**TASK TO CARRY OUT**.
Print every one of the records below, reproducing each line verbatim and without alteration.

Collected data
--------------------------------------------------

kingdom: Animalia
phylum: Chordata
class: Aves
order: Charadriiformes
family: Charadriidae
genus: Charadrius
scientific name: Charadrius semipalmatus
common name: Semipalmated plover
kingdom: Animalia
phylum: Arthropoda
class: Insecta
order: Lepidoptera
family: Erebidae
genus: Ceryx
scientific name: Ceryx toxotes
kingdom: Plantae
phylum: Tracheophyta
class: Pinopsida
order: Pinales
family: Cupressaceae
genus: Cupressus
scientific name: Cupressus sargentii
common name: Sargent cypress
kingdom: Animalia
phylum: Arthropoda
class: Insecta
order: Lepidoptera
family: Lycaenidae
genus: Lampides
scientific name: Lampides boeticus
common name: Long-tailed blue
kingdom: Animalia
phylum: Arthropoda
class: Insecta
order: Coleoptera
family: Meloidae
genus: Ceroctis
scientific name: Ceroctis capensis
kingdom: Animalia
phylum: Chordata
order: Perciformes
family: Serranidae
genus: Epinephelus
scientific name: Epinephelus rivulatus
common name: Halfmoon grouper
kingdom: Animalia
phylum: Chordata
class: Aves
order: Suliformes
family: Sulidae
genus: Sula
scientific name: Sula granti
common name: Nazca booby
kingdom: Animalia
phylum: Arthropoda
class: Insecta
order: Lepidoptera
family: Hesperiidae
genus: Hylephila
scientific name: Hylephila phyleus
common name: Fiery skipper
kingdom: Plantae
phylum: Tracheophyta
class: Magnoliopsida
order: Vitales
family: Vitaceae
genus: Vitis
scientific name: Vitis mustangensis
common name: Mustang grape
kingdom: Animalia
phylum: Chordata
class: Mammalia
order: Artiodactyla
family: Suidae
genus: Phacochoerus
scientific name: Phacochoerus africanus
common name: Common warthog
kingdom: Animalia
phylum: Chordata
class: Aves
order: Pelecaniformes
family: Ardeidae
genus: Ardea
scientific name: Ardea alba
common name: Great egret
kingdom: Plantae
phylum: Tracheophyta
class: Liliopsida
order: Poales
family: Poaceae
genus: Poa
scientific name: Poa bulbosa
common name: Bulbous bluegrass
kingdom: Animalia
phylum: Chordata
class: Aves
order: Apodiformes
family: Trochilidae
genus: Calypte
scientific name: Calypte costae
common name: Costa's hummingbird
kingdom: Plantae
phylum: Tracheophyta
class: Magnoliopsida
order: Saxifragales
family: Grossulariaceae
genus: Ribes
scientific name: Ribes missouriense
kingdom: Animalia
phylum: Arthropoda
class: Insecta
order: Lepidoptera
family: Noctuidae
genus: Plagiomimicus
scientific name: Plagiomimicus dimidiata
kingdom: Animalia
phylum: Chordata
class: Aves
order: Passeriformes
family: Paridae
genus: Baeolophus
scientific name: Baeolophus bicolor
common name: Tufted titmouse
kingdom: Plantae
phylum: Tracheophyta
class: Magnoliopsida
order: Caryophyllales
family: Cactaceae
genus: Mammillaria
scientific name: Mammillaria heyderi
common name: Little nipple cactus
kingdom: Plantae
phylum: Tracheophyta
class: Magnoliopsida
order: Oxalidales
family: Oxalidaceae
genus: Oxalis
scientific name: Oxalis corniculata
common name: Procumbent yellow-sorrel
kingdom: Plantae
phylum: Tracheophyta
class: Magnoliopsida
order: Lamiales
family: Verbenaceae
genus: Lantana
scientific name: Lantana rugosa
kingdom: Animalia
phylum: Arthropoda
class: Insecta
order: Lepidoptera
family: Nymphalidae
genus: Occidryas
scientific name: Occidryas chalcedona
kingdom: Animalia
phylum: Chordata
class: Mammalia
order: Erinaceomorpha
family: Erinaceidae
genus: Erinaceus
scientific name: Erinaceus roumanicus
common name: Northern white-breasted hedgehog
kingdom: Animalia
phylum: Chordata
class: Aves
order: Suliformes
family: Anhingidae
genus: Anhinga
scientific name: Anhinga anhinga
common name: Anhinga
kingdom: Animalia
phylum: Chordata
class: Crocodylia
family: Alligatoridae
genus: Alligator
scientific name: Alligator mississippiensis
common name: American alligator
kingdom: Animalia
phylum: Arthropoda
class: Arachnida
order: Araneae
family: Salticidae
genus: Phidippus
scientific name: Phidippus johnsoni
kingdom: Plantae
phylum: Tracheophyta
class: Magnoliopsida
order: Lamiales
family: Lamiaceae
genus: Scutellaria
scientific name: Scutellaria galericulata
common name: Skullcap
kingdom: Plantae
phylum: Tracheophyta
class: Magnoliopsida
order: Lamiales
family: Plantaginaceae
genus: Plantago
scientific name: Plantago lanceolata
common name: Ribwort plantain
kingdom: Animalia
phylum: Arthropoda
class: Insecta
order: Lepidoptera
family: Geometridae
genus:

--------------------------------------------------

**FULL RESPONSE**.
kingdom: Animalia
phylum: Chordata
class: Aves
order: Charadriiformes
family: Charadriidae
genus: Charadrius
scientific name: Charadrius semipalmatus
common name: Semipalmated plover
kingdom: Animalia
phylum: Arthropoda
class: Insecta
order: Lepidoptera
family: Erebidae
genus: Ceryx
scientific name: Ceryx toxotes
kingdom: Plantae
phylum: Tracheophyta
class: Pinopsida
order: Pinales
family: Cupressaceae
genus: Cupressus
scientific name: Cupressus sargentii
common name: Sargent cypress
kingdom: Animalia
phylum: Arthropoda
class: Insecta
order: Lepidoptera
family: Lycaenidae
genus: Lampides
scientific name: Lampides boeticus
common name: Long-tailed blue
kingdom: Animalia
phylum: Arthropoda
class: Insecta
order: Coleoptera
family: Meloidae
genus: Ceroctis
scientific name: Ceroctis capensis
kingdom: Animalia
phylum: Chordata
order: Perciformes
family: Serranidae
genus: Epinephelus
scientific name: Epinephelus rivulatus
common name: Halfmoon grouper
kingdom: Animalia
phylum: Chordata
class: Aves
order: Suliformes
family: Sulidae
genus: Sula
scientific name: Sula granti
common name: Nazca booby
kingdom: Animalia
phylum: Arthropoda
class: Insecta
order: Lepidoptera
family: Hesperiidae
genus: Hylephila
scientific name: Hylephila phyleus
common name: Fiery skipper
kingdom: Plantae
phylum: Tracheophyta
class: Magnoliopsida
order: Vitales
family: Vitaceae
genus: Vitis
scientific name: Vitis mustangensis
common name: Mustang grape
kingdom: Animalia
phylum: Chordata
class: Mammalia
order: Artiodactyla
family: Suidae
genus: Phacochoerus
scientific name: Phacochoerus africanus
common name: Common warthog
kingdom: Animalia
phylum: Chordata
class: Aves
order: Pelecaniformes
family: Ardeidae
genus: Ardea
scientific name: Ardea alba
common name: Great egret
kingdom: Plantae
phylum: Tracheophyta
class: Liliopsida
order: Poales
family: Poaceae
genus: Poa
scientific name: Poa bulbosa
common name: Bulbous bluegrass
kingdom: Animalia
phylum: Chordata
class: Aves
order: Apodiformes
family: Trochilidae
genus: Calypte
scientific name: Calypte costae
common name: Costa's hummingbird
kingdom: Plantae
phylum: Tracheophyta
class: Magnoliopsida
order: Saxifragales
family: Grossulariaceae
genus: Ribes
scientific name: Ribes missouriense
kingdom: Animalia
phylum: Arthropoda
class: Insecta
order: Lepidoptera
family: Noctuidae
genus: Plagiomimicus
scientific name: Plagiomimicus dimidiata
kingdom: Animalia
phylum: Chordata
class: Aves
order: Passeriformes
family: Paridae
genus: Baeolophus
scientific name: Baeolophus bicolor
common name: Tufted titmouse
kingdom: Plantae
phylum: Tracheophyta
class: Magnoliopsida
order: Caryophyllales
family: Cactaceae
genus: Mammillaria
scientific name: Mammillaria heyderi
common name: Little nipple cactus
kingdom: Plantae
phylum: Tracheophyta
class: Magnoliopsida
order: Oxalidales
family: Oxalidaceae
genus: Oxalis
scientific name: Oxalis corniculata
common name: Procumbent yellow-sorrel
kingdom: Plantae
phylum: Tracheophyta
class: Magnoliopsida
order: Lamiales
family: Verbenaceae
genus: Lantana
scientific name: Lantana rugosa
kingdom: Animalia
phylum: Arthropoda
class: Insecta
order: Lepidoptera
family: Nymphalidae
genus: Occidryas
scientific name: Occidryas chalcedona
kingdom: Animalia
phylum: Chordata
class: Mammalia
order: Erinaceomorpha
family: Erinaceidae
genus: Erinaceus
scientific name: Erinaceus roumanicus
common name: Northern white-breasted hedgehog
kingdom: Animalia
phylum: Chordata
class: Aves
order: Suliformes
family: Anhingidae
genus: Anhinga
scientific name: Anhinga anhinga
common name: Anhinga
kingdom: Animalia
phylum: Chordata
class: Crocodylia
family: Alligatoridae
genus: Alligator
scientific name: Alligator mississippiensis
common name: American alligator
kingdom: Animalia
phylum: Arthropoda
class: Arachnida
order: Araneae
family: Salticidae
genus: Phidippus
scientific name: Phidippus johnsoni
kingdom: Plantae
phylum: Tracheophyta
class: Magnoliopsida
order: Lamiales
family: Lamiaceae
genus: Scutellaria
scientific name: Scutellaria galericulata
common name: Skullcap
kingdom: Plantae
phylum: Tracheophyta
class: Magnoliopsida
order: Lamiales
family: Plantaginaceae
genus: Plantago
scientific name: Plantago lanceolata
common name: Ribwort plantain
kingdom: Animalia
phylum: Arthropoda
class: Insecta
order: Lepidoptera
family: Geometridae
genus:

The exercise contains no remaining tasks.